Are you considering going into antiques and collectibles? Many people venture into this and end up with a ragtag collection that isn't worth much, but cost them a great deal of time and money. Now it takes up space and collects dust, and they can't get rid of the things they've collected. Then there are those people who have an impressive collection that gives other people a sense of awe and wonder.

How can you ensure you are in that second group, rather than in the first? As with the martial arts, the key is focus. You must decide on an area in which to specialize, then learn all you can about it. Make it your passion. Don't even start collecting, no matter how tempting a "buy" is until you are knowledgeable about the area you've chosen.

Begin by obtaining books related to your area. Suppose, for example, you want to collect 18th century American rocking chairs. You get a general book on antiques, then one on rocking chairs for starters. You should also obtain books on famous people of the era for which you are collecting antiques, in this case the 18th century.

Next, you will want to view actual artifacts and photos from this era (if, however, you are collecting 15th century chamber pots you would not be able to get photos taken in the time because photography didn't exist then). But where? In a museum or in museums. You may have to travel out of town to find the museum with your particular artifacts.

You'll also want to know what kinds of antiques are not from your era of specialty. So comb those books and museums to look for items that don't belong. In our example, you might spot a 19th century rocking chair and notice that a different varnish was used or some other standard has changed. What you want to do is "bracket" the era in which you are specializing.

Now that you've gotten some good self-education, you need to head out to the antique shows. Again, don't buy anything. Just look, listen, and learn. Ask exhibitors questions. Many of the answers will be wrong, so politely ask something like, "How do you know that?" Be sure to thank the exhibitor for being so informative.

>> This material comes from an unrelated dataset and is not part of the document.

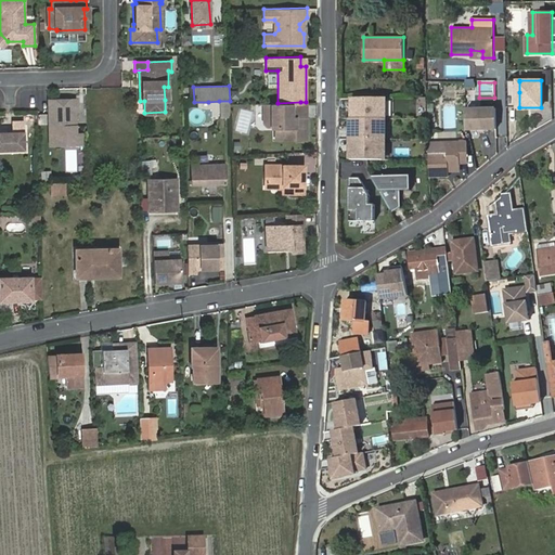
[(352,159),(382,159),(384,98),(355,97),(352,159)]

After you've attended three or four antique shows, you probably have a good feel for what's genuine and what's not. Now you're ready to buy. Make your first few purchases from antiques dealers, not from private individuals. Avoid flea markets, garage sales, and estate sales until you have a few pieces of your own.

You want to buy things that go together. Remember, you are building a collection. So make a plan, and update it as your collection expands. For example, maybe you were collecting New York Yankees baseball cards from the 1940s. You have just about all of them now, so you decide to expand your collecting to include the 1930s and 1950s. By doing this, you can have a wider collection but also gain some trading ability when someone who has a 1947 card you want needs that 1932 card you have.

Always be on the lookout for forgeries, especially at those times when you expand your collection and start into a new era or series. In many cases, it will be nearly impossible to tell a restoration from an original from a forgery just by examining it. So try to establish the chain of custody. Ask, "How did you obtain this item, and when?"

A caution with antique furniture is to avoid "created antiques." Back in the 1970s, there was an "antiquing" craze. What people did was obtain bare wooden furniture or strip down some old piece that had a damaged finish. Then they'd apply a base coat of paint from the "antiquing" kit. After that dried, they'd then apply the "antiquing" finish. This was basically black paint that they would smear over the first coat, and wipe to create "age lines" in the paint.

The idea was to have the look of antique furniture without having to spend the money on it. Remember, this was in the 1970s. That was a period of very high inflation (the Fed was pumping out money like crazy), rapid price increases, and very high unemployment. It included the 1973 Arab Oil embargo and many other unsettling events. So a cheap way to look chic went over very well. One of the flaws in this "antiquing" craze was, in keeping with the leisure suits and loud colors of the era, the colors were often quite vivid and certainly not antique.

Amazingly, there were people who were churning out their "created antiques" and selling them as heirlooms! It was just unfortunate that the word "antique" was used at all with this 1970s fad.

You may find some similar craze happened in your area of interest. If so, don't allow that to distract you. If someone offers to sell you, for example, a reproduction print as if it's original artwork, just consider that a hazard of collecting.